Another bit of leverage ND has on its side is that the B1G isn’t the only game in town. The SEC – hardly innocent in the morass this sport has become, mind you – has increasingly emerged as an unlikely potential ally for Notre Dame, dating to when those two parties helped devise the original 12-team playoff format, both at the time wanting to reserve maximum at-large access.*

* Not that I ever don’t want ND to go 12-0, but it would be particularly delicious to do so this year, given that ND made an honest effort to kowtow to the ‘conference uber alles’ mindset by negotiating away a chance at a bye, enthusiastically endorsing their being reserved for conference champions in the 12-team format.

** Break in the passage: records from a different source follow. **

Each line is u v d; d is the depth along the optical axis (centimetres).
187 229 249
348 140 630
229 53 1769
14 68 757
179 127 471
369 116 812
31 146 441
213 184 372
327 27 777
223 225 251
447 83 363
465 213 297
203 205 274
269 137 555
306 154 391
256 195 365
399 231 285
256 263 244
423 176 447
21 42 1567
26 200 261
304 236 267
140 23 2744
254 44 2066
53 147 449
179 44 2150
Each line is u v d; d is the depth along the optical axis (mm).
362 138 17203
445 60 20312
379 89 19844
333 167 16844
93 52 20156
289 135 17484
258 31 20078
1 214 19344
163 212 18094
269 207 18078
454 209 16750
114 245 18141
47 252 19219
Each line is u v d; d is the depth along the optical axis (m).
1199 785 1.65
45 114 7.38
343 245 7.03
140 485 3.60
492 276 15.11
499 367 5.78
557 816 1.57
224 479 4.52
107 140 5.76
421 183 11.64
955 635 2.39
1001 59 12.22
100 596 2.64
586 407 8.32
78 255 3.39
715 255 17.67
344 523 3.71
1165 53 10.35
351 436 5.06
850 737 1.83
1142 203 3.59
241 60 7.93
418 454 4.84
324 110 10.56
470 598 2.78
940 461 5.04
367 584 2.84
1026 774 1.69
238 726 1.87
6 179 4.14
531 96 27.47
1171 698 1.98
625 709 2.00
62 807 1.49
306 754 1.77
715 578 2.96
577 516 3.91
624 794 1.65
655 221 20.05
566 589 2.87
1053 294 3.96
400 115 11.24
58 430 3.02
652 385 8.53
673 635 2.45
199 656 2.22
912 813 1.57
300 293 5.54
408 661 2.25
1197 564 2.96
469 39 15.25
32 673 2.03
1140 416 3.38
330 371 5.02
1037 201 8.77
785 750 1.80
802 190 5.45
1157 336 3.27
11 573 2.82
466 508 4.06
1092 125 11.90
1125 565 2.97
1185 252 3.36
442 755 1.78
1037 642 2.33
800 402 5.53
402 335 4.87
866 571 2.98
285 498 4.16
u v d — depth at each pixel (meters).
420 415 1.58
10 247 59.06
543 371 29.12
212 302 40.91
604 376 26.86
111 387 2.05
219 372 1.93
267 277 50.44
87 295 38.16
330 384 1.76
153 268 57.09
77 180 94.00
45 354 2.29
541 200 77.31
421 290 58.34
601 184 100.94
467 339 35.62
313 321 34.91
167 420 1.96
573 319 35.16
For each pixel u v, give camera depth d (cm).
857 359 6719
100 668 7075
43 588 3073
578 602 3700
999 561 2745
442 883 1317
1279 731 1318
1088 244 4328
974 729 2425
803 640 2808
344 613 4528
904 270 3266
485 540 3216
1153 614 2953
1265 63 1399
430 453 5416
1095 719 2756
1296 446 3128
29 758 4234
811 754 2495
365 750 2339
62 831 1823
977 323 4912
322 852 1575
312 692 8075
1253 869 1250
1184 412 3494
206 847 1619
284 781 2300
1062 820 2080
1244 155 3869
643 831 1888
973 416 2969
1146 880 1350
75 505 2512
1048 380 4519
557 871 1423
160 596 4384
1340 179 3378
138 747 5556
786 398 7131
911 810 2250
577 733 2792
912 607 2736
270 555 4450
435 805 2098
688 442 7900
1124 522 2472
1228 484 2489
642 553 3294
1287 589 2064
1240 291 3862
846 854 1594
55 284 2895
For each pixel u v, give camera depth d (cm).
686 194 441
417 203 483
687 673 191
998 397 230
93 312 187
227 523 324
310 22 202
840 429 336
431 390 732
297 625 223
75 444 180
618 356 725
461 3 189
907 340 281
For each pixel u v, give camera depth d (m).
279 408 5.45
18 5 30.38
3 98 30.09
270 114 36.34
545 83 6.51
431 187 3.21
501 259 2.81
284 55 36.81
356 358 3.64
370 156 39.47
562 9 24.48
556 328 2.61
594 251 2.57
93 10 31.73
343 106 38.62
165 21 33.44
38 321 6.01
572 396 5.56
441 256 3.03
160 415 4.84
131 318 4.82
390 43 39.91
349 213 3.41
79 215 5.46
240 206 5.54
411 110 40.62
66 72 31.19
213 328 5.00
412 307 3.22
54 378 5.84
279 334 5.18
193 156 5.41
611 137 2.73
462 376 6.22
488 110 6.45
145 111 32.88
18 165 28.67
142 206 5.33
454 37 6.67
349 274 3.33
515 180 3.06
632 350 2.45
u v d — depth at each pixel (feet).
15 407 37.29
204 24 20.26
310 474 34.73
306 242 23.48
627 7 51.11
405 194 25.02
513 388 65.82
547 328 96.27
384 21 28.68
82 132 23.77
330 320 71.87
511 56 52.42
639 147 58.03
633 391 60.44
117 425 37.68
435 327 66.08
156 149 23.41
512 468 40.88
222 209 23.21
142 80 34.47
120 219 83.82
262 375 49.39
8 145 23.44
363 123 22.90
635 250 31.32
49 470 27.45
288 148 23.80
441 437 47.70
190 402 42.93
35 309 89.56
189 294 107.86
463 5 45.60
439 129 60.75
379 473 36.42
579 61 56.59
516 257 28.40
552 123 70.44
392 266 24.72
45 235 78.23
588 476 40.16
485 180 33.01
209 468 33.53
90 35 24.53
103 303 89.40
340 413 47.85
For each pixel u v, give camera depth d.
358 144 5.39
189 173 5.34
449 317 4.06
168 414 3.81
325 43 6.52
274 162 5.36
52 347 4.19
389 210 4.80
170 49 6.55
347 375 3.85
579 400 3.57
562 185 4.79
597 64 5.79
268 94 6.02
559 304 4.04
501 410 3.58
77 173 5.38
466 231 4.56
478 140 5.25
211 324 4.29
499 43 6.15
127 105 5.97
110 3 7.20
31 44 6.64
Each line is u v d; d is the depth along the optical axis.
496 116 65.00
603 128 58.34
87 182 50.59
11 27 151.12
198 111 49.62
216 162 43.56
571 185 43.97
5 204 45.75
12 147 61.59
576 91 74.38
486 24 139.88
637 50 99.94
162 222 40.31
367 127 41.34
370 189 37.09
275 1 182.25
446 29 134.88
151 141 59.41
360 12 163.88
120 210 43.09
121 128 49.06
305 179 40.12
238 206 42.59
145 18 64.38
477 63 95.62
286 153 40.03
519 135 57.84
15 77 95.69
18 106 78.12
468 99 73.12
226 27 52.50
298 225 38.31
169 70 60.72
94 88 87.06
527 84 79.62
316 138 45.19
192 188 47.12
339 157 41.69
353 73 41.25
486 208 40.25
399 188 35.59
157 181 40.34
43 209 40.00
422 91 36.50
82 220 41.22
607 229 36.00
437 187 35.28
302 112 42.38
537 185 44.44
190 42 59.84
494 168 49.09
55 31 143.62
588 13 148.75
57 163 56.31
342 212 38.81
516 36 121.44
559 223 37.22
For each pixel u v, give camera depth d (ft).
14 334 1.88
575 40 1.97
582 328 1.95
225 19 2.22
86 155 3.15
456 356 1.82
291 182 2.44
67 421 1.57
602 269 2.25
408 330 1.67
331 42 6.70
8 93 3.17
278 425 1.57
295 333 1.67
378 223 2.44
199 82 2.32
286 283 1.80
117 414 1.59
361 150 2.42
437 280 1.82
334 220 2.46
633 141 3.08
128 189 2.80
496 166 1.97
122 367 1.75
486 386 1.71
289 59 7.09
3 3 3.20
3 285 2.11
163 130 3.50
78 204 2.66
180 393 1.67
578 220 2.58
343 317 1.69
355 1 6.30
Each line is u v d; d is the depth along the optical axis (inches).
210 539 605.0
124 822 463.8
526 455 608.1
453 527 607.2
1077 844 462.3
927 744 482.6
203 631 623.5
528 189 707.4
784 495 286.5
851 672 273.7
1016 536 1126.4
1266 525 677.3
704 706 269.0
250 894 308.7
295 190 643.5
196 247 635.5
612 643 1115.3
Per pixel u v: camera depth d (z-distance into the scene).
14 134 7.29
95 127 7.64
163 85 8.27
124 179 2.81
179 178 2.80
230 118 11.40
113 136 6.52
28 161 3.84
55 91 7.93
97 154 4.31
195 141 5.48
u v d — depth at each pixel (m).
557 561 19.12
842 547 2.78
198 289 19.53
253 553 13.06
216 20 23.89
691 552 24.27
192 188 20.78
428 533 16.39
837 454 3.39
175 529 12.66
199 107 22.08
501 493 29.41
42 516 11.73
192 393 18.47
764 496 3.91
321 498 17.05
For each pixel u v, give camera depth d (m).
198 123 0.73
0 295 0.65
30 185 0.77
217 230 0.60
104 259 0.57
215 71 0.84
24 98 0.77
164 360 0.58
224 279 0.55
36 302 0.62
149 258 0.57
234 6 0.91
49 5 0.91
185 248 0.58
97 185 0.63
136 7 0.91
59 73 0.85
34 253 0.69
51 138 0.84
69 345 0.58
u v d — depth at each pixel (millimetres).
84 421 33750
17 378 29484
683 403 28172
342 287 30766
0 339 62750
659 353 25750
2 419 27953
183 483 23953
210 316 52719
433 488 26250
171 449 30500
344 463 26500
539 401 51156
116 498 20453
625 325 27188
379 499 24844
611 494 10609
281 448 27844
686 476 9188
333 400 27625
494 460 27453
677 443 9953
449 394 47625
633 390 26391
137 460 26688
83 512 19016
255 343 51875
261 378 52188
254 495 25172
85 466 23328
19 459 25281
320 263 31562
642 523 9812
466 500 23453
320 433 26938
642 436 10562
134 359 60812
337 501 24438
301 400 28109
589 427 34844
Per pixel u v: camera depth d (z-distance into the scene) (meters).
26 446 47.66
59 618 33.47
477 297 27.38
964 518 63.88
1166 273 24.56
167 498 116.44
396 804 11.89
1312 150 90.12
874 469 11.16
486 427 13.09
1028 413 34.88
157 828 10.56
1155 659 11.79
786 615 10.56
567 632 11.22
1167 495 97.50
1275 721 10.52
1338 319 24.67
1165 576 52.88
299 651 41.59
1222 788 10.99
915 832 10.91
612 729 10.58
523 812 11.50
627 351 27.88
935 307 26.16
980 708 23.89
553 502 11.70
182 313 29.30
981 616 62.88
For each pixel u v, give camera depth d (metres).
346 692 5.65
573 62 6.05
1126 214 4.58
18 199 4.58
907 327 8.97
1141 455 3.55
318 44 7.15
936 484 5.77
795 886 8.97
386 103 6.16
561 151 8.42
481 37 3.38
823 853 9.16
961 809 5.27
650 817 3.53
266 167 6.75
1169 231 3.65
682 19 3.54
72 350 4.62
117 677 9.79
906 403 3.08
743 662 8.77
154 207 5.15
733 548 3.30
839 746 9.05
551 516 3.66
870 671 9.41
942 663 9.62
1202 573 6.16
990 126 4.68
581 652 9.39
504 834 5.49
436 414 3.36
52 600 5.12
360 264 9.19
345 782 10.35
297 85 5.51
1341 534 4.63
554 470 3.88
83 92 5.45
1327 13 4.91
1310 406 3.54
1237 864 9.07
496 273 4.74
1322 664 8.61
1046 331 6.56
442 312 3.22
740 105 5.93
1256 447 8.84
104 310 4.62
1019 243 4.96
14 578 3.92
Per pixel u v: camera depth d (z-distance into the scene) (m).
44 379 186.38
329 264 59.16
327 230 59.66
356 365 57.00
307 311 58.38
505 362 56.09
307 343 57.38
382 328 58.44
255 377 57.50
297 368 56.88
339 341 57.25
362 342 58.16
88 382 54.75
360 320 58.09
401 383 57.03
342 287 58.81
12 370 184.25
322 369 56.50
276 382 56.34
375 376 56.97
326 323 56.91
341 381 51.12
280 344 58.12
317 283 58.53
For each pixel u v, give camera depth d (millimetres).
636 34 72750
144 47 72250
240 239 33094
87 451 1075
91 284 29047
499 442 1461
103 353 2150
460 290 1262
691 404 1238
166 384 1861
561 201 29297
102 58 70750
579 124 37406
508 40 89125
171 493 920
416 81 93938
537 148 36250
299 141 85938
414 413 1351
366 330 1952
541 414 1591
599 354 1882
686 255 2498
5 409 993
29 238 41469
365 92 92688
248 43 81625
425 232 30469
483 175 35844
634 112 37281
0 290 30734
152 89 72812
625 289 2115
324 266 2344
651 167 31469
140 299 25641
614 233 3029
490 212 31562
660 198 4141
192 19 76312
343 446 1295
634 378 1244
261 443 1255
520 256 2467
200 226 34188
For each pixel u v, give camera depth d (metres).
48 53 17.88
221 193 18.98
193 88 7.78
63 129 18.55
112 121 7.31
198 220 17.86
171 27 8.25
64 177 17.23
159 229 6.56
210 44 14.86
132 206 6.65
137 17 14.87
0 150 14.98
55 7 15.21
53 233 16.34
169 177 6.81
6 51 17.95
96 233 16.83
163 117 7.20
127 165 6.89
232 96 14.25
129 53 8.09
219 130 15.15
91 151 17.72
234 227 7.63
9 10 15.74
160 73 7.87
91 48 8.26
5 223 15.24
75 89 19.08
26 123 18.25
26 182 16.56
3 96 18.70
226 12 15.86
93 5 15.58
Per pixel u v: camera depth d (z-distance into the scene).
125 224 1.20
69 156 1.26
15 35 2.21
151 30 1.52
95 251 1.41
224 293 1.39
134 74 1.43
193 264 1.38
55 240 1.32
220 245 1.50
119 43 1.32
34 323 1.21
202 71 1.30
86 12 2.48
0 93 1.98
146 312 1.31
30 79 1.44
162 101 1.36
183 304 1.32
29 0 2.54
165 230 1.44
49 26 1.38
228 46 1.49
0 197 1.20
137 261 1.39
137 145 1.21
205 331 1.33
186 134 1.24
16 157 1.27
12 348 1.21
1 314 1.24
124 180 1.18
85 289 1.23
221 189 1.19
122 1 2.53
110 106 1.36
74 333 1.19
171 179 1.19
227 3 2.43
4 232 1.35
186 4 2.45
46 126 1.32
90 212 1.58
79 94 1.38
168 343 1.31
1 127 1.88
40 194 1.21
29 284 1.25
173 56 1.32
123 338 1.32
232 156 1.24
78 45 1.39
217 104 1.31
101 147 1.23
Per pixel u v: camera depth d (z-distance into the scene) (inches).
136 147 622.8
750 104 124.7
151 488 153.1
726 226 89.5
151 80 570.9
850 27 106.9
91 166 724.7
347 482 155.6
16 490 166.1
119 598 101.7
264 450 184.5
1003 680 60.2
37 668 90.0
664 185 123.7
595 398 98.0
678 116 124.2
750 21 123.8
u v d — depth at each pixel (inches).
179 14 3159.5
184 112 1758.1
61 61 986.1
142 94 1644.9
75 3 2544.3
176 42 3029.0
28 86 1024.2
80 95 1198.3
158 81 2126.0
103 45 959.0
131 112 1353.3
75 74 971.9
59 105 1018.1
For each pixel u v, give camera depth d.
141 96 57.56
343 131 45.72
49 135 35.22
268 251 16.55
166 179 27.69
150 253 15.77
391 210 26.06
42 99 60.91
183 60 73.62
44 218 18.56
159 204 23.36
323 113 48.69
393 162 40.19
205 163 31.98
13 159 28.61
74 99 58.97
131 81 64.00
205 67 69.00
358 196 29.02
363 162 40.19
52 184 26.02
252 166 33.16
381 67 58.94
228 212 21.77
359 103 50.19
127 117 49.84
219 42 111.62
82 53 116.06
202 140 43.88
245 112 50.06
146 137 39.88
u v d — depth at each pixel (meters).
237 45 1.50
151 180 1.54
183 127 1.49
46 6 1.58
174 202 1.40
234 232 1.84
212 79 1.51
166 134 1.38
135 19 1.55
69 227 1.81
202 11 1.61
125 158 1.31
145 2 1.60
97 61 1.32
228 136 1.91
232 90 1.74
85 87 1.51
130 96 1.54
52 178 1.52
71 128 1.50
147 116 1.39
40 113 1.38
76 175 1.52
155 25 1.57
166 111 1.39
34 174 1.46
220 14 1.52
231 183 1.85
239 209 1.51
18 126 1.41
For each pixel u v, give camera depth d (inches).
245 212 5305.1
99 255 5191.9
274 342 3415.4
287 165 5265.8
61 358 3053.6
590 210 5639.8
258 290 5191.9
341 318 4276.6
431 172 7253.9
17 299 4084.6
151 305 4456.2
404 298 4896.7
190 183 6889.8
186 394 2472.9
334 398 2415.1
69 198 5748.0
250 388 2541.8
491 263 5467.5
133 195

Then Boise State got a bye and the SEC and B1G threw a hissy fit about it, so now ND can get a bye in 2025.

If ND joined the B1G, whatever media rights arms race exists between the two superpower conferences would be over; the B1G would have won it, with no real move left the SEC could make in response. There’s a clear incentive for the SEC not to allow a situation where Notre Dame goes to their rival conference if they can avoid it. Recall also that Disney, which has no relationship with the B1G, is the SEC’s corporate overlord and also the ACC’s, so they have double the reasons not to let ND get away.

It’s not hard to guess that that’s played a role in ND’s recent and upcoming series with Georgia, Florida, Alabama, Texas and Texas A&M (in addition to the recently announced Clemson relationship), series I would anticipate more of going forward. If the B1G was in fact trying to put the screws to ND and force them to join up (the reverse of the move they tried over 100 years ago, when ND desperately wanted in the conference and ended up becoming a national independent only when the B1G tried to blockade them), Pete Bevacqua’s first call could and probably would be to Greg Sankey to see what the SEC could do to keep that from happening. Sankey is many things, but he is creative, intelligent and some would say devious. If there’s a way to come up with a ND-related plan that would benefit the SEC, he’ll be happy to help devise it.

There are historical reasons, of course, that ND shouldn’t ever join the B1G. Anyone reading this likely already knows them. But increasingly, there are pragmatic ones too. Notre Dame and the B1G are, to be frank, ideologically opposed on what they want the sport to look like, with this latest USC and CFP format nonsense the latest proof. The Irish don’t exactly share all of the SEC’s aims either, but it’s fair to say the two are far less at odds.

Also, the SEC is by just about any measure better at football than the B1G, and will continue to be. That seems like a good reason to seek them out for some sort of partnership. What form that would take? I do not know. But I’m in favor of pretty much whatever the parties can work out if they decide to come to the table together, and after the last month in particular, all Notre Dame fans should be.